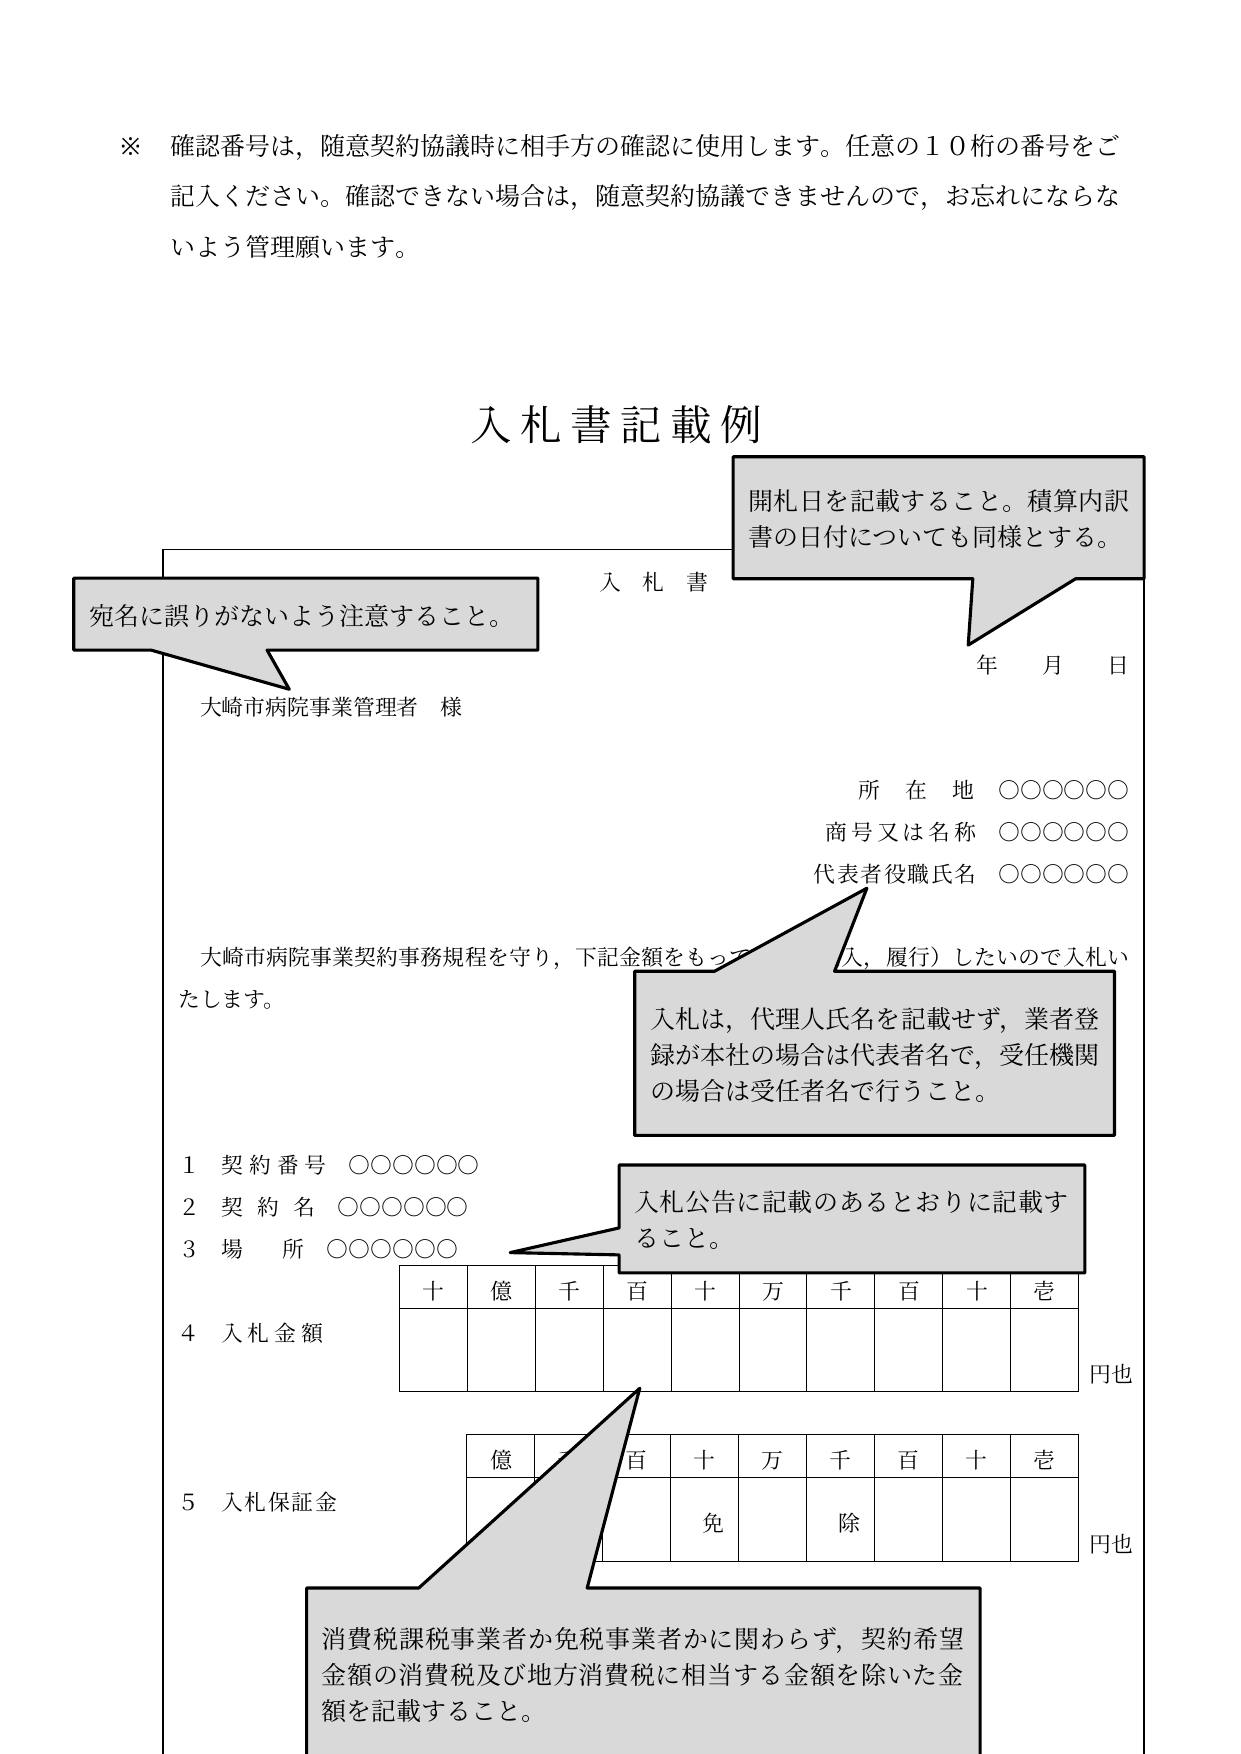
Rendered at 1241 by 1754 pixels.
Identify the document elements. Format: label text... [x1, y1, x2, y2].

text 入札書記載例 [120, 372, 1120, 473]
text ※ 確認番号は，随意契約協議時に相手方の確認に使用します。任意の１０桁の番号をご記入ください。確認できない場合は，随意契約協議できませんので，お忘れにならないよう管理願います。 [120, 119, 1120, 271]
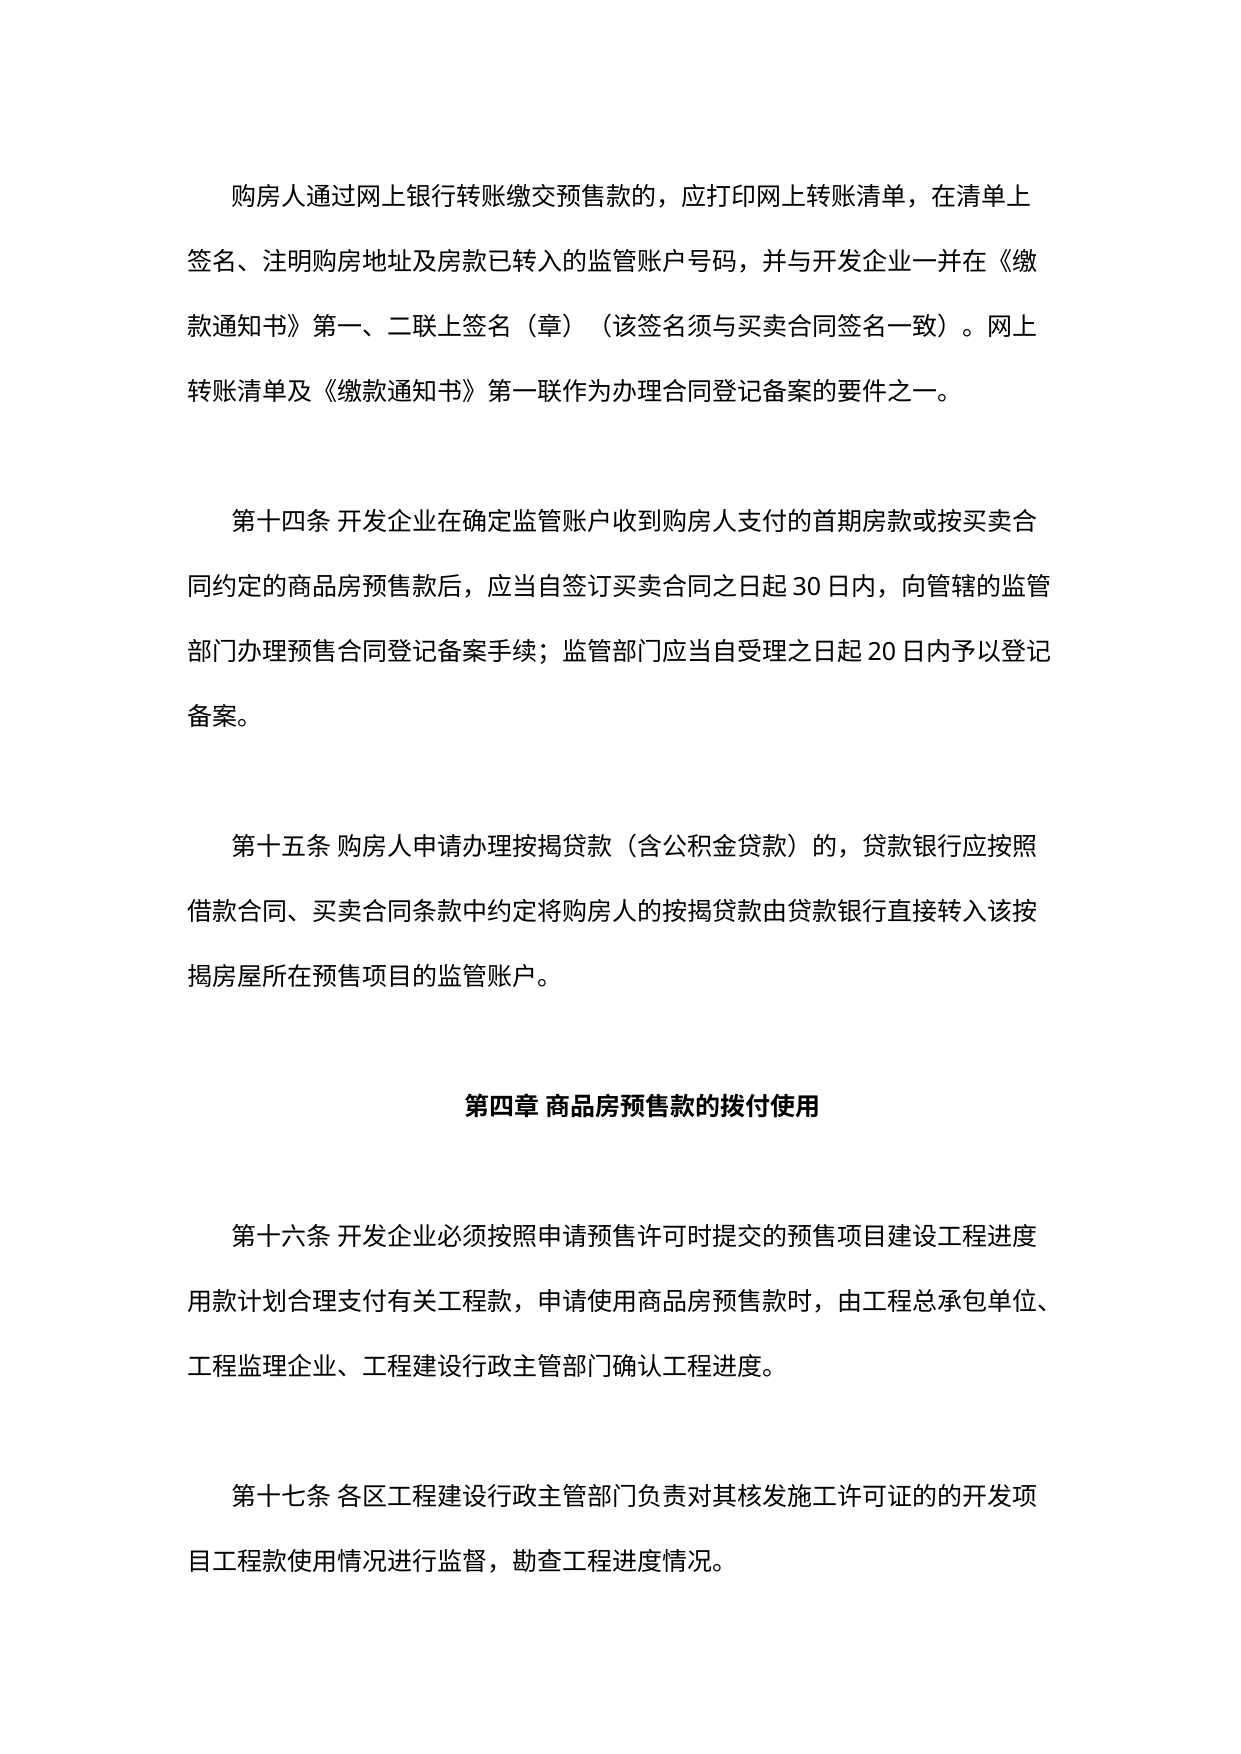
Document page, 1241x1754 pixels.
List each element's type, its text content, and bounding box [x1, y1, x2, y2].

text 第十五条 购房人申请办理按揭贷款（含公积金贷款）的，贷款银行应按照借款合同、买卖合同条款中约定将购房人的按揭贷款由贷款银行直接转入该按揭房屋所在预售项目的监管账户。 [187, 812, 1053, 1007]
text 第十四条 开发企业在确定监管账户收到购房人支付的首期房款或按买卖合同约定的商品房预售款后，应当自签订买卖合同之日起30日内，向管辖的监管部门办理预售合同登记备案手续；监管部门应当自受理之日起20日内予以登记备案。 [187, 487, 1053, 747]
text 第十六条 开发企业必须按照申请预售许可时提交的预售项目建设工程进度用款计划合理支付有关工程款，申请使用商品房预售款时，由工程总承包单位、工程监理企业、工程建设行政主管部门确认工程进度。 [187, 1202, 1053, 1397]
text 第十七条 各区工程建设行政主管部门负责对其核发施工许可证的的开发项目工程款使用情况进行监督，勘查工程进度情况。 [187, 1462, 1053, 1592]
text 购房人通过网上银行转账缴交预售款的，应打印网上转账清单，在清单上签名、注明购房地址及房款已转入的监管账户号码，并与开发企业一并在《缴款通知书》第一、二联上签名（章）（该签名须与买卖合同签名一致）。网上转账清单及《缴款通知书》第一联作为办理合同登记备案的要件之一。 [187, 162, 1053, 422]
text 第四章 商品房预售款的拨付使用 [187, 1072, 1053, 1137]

════════════════════

Transcribe the whole listing exactly as it stands, apart from the pictures.

ANSWER SECTION.
Rendered at 1241 by 1754 pixels.
Identify the document elements. Format: label text... [x1, y1, x2, y2].

text 入札書記載例 [120, 372, 1120, 473]
text ※ 確認番号は，随意契約協議時に相手方の確認に使用します。任意の１０桁の番号をご記入ください。確認できない場合は，随意契約協議できませんので，お忘れにならないよう管理願います。 [120, 119, 1120, 271]
Document page, 1241x1754 pixels.
List each element's type, its text content, and bounding box [x1, y1, x2, y2].

text 第十五条 购房人申请办理按揭贷款（含公积金贷款）的，贷款银行应按照借款合同、买卖合同条款中约定将购房人的按揭贷款由贷款银行直接转入该按揭房屋所在预售项目的监管账户。 [187, 812, 1053, 1007]
text 第十四条 开发企业在确定监管账户收到购房人支付的首期房款或按买卖合同约定的商品房预售款后，应当自签订买卖合同之日起30日内，向管辖的监管部门办理预售合同登记备案手续；监管部门应当自受理之日起20日内予以登记备案。 [187, 487, 1053, 747]
text 第十六条 开发企业必须按照申请预售许可时提交的预售项目建设工程进度用款计划合理支付有关工程款，申请使用商品房预售款时，由工程总承包单位、工程监理企业、工程建设行政主管部门确认工程进度。 [187, 1202, 1053, 1397]
text 第十七条 各区工程建设行政主管部门负责对其核发施工许可证的的开发项目工程款使用情况进行监督，勘查工程进度情况。 [187, 1462, 1053, 1592]
text 购房人通过网上银行转账缴交预售款的，应打印网上转账清单，在清单上签名、注明购房地址及房款已转入的监管账户号码，并与开发企业一并在《缴款通知书》第一、二联上签名（章）（该签名须与买卖合同签名一致）。网上转账清单及《缴款通知书》第一联作为办理合同登记备案的要件之一。 [187, 162, 1053, 422]
text 第四章 商品房预售款的拨付使用 [187, 1072, 1053, 1137]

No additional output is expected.